With popular opinion against Communism, in 1988 Hungary removed the barbed wire fence on the border with Austria and began to loosen travel restrictions to the West. However, the first free parliamentary elections would not be held until two years later in May of 1990. The Democratic Forum (MDF) won 43% of the vote while the Free Democrats (SZDSZ) captured 24%. The revitalized communist party performed poorly.

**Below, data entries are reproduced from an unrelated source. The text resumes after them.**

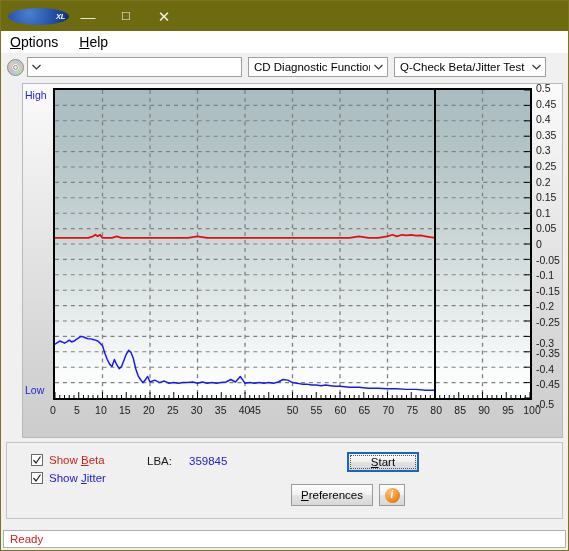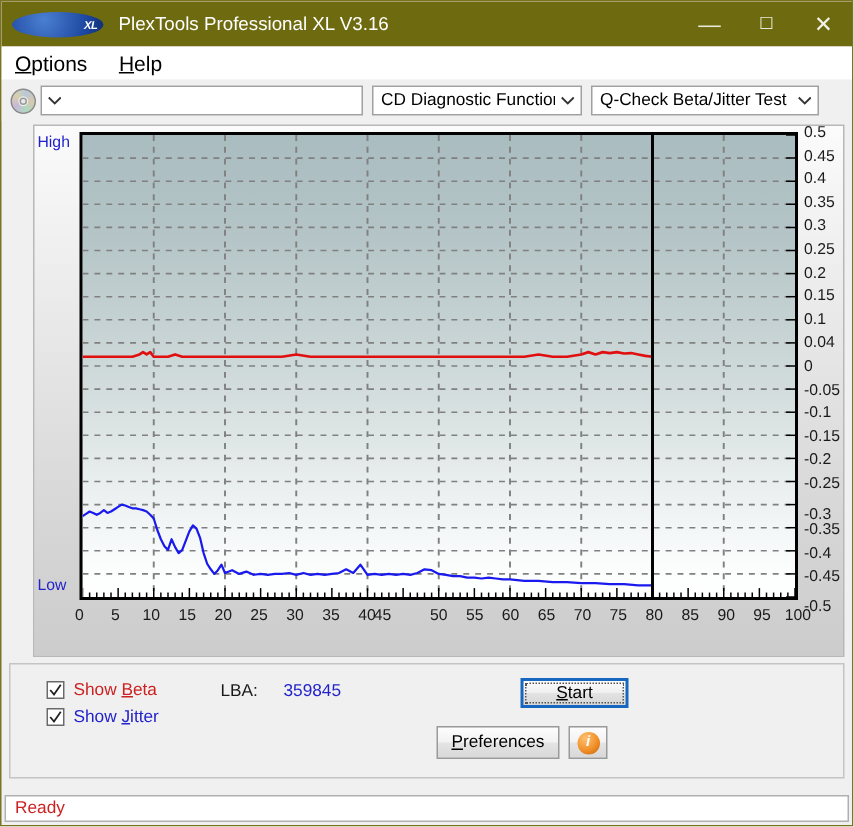--- a/index.html
+++ b/index.html
@@ -354,7 +354,6 @@
 
   <div class="titlebar">
     <div class="app-icon">XL</div>
-    <div class="title-text">PlexTools Professional XL V3.16</div>
     <div class="win-btns">
       <div class="win-btn min">—</div>
       <div class="win-btn max">☐</div>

In 1989, President Bush met with Hungarian officials in Budapest and announced plans to open a Hungarian-American Enterprise Fund to promote broader cultural and educational exchanges. He also established a Peace Corps program to teach English in Hungary and orchestrated the opening of “American corners” in Pécs, Veszprém, and Debrecen. These partnerships between the US Embassy’s Public Affairs Section and host institutions continue to provide access to current and reliable information about the United States to the general public.
In a symbolic attempt to come to terms with one of the darker pages of recent Hungarian history, President Árpád Göncz attended the dedication of the Holocaust Memorial Museum in Washington, DC, in 1993.
NATO, EU and Beyond
Between 1989 and 1993, the United States provided more than $136 million in support for economic restructuring and private-sector development to Hungary via the Support for East European Democracy (SEED) Act. This successful political and economic transformation of Hungary, in turn, culminated with Hungary's formal accession to NATO in April 1999 when it became a formal ally of the United States. This move continues to receive consistent support from the nearly 1.5 million active Hungarian-American community.
On May 1, 2004, Hungary officially joined the European Union. When Hungary took on the rotating position of President of the Council of Europe in the first half of 2011, it also prioritized and spearheaded increased Transatlantic cooperation with the United States.